▸ Work to complete:
Render the entries as a two-column CSV with the header field,value and one row per entry, putting each field's text and its answer in separate quoted fields and replacing any line breaks with spaces. Begin at the line that contains "genus: Sisymbrium" and stop after the line that contains "order: Lepidoptera", leaving out every other entry.

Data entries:
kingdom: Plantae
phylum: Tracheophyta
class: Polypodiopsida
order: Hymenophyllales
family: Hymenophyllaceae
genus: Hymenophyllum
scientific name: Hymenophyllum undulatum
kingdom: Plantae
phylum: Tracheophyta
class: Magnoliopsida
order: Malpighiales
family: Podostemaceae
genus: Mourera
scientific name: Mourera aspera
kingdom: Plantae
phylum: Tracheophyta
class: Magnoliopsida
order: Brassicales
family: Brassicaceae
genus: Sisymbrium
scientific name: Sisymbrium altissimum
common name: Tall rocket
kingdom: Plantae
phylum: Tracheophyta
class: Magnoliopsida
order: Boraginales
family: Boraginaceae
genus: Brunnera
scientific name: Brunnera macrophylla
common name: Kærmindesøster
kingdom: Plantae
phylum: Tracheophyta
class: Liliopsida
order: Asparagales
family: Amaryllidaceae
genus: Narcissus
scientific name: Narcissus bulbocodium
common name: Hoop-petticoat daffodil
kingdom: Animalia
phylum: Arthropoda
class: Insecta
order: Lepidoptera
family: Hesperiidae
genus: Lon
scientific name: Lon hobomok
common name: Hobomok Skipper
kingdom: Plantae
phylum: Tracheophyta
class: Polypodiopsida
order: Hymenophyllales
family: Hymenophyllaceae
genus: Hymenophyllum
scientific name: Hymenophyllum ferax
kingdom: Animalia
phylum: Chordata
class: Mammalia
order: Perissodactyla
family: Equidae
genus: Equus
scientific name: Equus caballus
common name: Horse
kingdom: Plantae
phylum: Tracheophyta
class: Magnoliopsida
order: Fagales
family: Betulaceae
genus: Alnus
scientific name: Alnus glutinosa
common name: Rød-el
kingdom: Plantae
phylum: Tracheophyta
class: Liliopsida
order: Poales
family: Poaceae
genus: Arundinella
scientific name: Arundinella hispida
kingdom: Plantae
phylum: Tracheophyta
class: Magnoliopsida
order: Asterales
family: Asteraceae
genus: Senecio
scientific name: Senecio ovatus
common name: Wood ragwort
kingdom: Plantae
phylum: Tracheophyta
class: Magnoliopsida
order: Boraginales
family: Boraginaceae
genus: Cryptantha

▸ Task output:
field,value
"genus:","Sisymbrium"
"scientific name:","Sisymbrium altissimum"
"common name:","Tall rocket"
"kingdom:","Plantae"
"phylum:","Tracheophyta"
"class:","Magnoliopsida"
"order:","Boraginales"
"family:","Boraginaceae"
"genus:","Brunnera"
"scientific name:","Brunnera macrophylla"
"common name:","Kærmindesøster"
"kingdom:","Plantae"
"phylum:","Tracheophyta"
"class:","Liliopsida"
"order:","Asparagales"
"family:","Amaryllidaceae"
"genus:","Narcissus"
"scientific name:","Narcissus bulbocodium"
"common name:","Hoop-petticoat daffodil"
"kingdom:","Animalia"
"phylum:","Arthropoda"
"class:","Insecta"
"order:","Lepidoptera"